The Middle East collectively refers to the countries of Cyprus, Egypt, Iran, Iraq, Israel, Jordan, Kuwait, Lebanon, Saudi Arabia, Syria, Turkey, Yemen, and the states and emirates along the southern and eastern fringes of the Arabian Peninsula, namely, Bahrain, Oman, Qatar and the United Arab Emirates. The region is loosely defined by geography and culture.
Often, the Middle East is associated with dryness, heat and the desert. Although comprised majorly by dry, deserted lands, there exists vast expense of forests and fertile valleys, giving it a sense of life in an otherwise dry region.
Islam is still by far the largest and main religion in the region, which is evident in the culture and lifestyle of the locals in the area. But as most countries open its doors to industrial and business developments, trade and foreign relations, some countries in the region had welcomed other religions as well, even Christianity. However, Catholic organizations can co-exist only for as long as there is a Catholic Church in the country to support it.
CFC: AN OASIS OF HOPE:
Who would have ever thought that amidst the barren desert, there exists an oasis of hope? That oasis is Christ through the community of Couples for Christ.
Couples for Christ had grown and continues to grow in the Middle East. It has conquered many of the countries within the Gulf Region and supported even the mission areas surrounding it. This is true to countries which have a Catholic Church established in the area to support its existence.
Since 1992 up to the present, CFC has become an oasis to an otherwise dry and empty lives of our brothers and sisters, struggling to make a living here and hoping to provide a better future for their loved ones.

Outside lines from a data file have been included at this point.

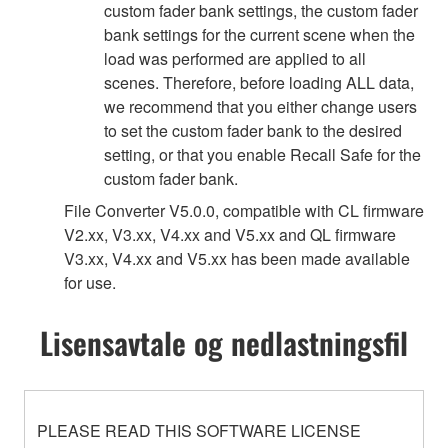
custom fader bank settings, the custom fader
bank settings for the current scene when the
load was performed are applied to all
scenes. Therefore, before loading ALL data,
we recommend that you either change users
to set the custom fader bank to the desired
setting, or that you enable Recall Safe for the
custom fader bank.
File Converter V5.0.0, compatible with CL firmware
V2.xx, V3.xx, V4.xx and V5.xx and QL firmware
V3.xx, V4.xx and V5.xx has been made available
for use.
Lisensavtale og nedlastningsfil
PLEASE READ THIS SOFTWARE LICENSE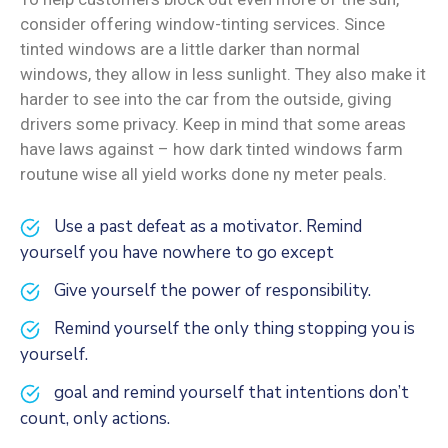
consider offering window-tinting services. Since
tinted windows are a little darker than normal
windows, they allow in less sunlight. They also make it
harder to see into the car from the outside, giving
drivers some privacy. Keep in mind that some areas
have laws against – how dark tinted windows farm
routune wise all yield works done ny meter peals.
Use a past defeat as a motivator. Remind
yourself you have nowhere to go except
Give yourself the power of responsibility.
Remind yourself the only thing stopping you is
yourself.
goal and remind yourself that intentions don’t
count, only actions.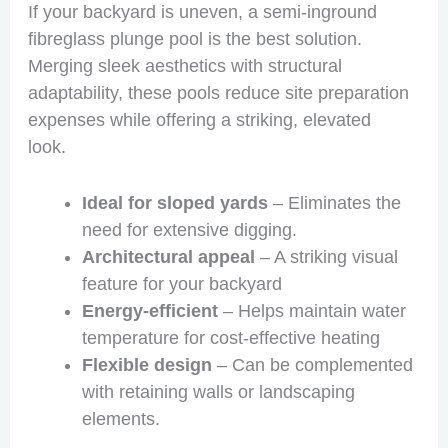
If your backyard is uneven, a semi-inground
fibreglass plunge pool is the best solution.
Merging sleek aesthetics with structural
adaptability, these pools reduce site preparation
expenses while offering a striking, elevated
look.
Ideal for sloped yards
– Eliminates the
need for extensive digging.
Architectural appeal
– A striking visual
feature for your backyard
Energy-efficient
– Helps maintain water
temperature for cost-effective heating
Flexible design
– Can be complemented
with retaining walls or landscaping
elements.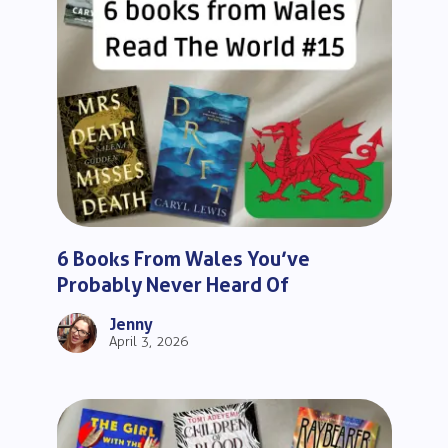
6 Books From Wales You’ve
Probably Never Heard Of
Jenny
April 3, 2026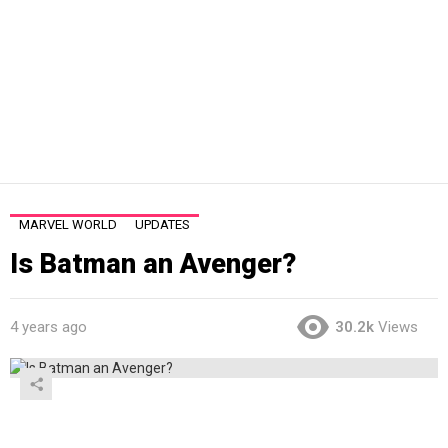
MARVEL WORLD
UPDATES
Is Batman an Avenger?
4 years ago
30.2k
Views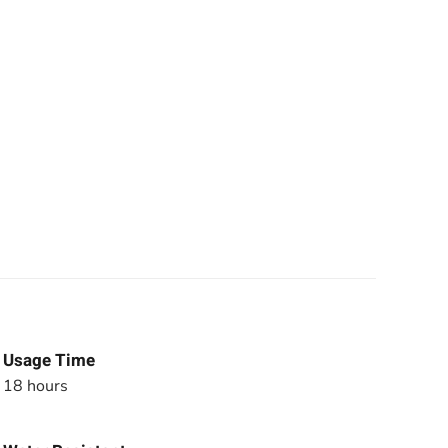
Usage Time
18 hours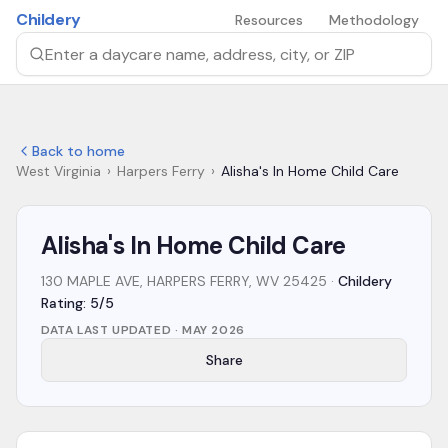
Skip to main content
Childery
Resources
Methodology
Search by daycare name, address, city, or ZIP
Back to home
West Virginia
›
Harpers Ferry
›
Alisha's In Home Child Care
Alisha's In Home Child Care
130 MAPLE AVE, HARPERS FERRY, WV 25425
·
Childery
Rating: 5/5
DATA LAST UPDATED ·
MAY 2026
Share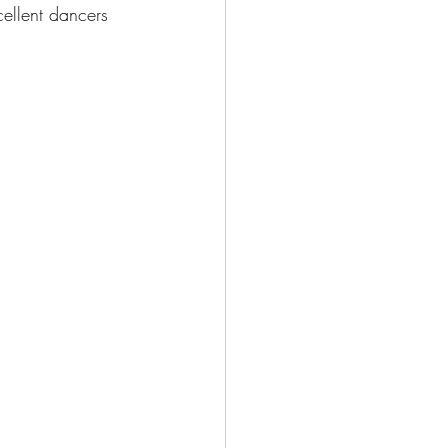
cellent dancers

The United Arab Emirates is the first country in the region and the 11th country globally, to have CFC. The UAE is composed of 7 Emirates (State) – Abu Dhabi, being its capital, Dubai, Sharjah, Ajman, Ras Al Khaimah, Fujeirah and Umm Al Quain. Starting with 13 couples in Dubai, the area has now grown to over 3,000 members comprising all ministries across the 7 emirates, making the UAE the biggest in terms of community population up to date.
Bahrain followed suit in 1993 as the 13th CFC country globally, then Egypt (20th CFC country) and Oman (23rd CFC country) in 1995, Israel (33rd CFC country) in 1996 and Libya (45th CFC country) in 1998.
Kuwait, became the 55th CFC country in 1998, which produced predominantly Indian members and until now, it has remained the only area in the region to have non-Filipino leaders spearheading its community life.
CFC was established in Yemen (56th CFC country) and Lebanon (69th CFC Country) in 1999.
CFC came to Qatar in January 6, 2000, making it the 73rd CFC country and the 1st country in the Millennium. CFC Bahrain extended support in establishing the community there starting with 6 couples, 3 handmaids, 11 servants and 2 singles, the community has now grown to around 700 members comprising all ministries. Qatar is also home to the biggest Servants of the Lord in terms of community population. For years, the community had existed without an actual Church, but rather only a Parish Center under its spiritual director, Fr. Tom Veneracion, a Filipino Parish Priest. This year Qatar became the focal area to have built the largest Catholic Church in the entire region.
Also in the year 2000, CFC came to Iraq (77th CFC country) and Jordan (78th CFC country). And finally in 2001, CFC was established in Syria, making it the 85th CFC country worldwide.
CFC in the Middle East, with its strategic geographic location, had extended its evangelization work not only among the countries in the gulf region but to areas as well ranging from the Indian Sub-Continent, Central Asia, and recently to East and Central Africa. It has adopted mission areas to nourish and to support.
CFC Middle East had become instrumental in establishing the community and extending its passion for service to mission areas such as Sri Lanka, Bangladesh and Nepal and even up to Seychelles.
It has made a milestone as well in establishing CFC in Eritrea, making it the 154th CFC country globally and the 1st CFC country in the next 25 years of the community.
As they say, “the reward for good service is more service”. This is true as CFC Middle East continues to take on the challenge of conquering more territories outside the region most especially in Central Asia (Azerbaijan, Kazakhstan…) and East and Central Africa such as Sudan, Chad, Uganda, and Ethiopia.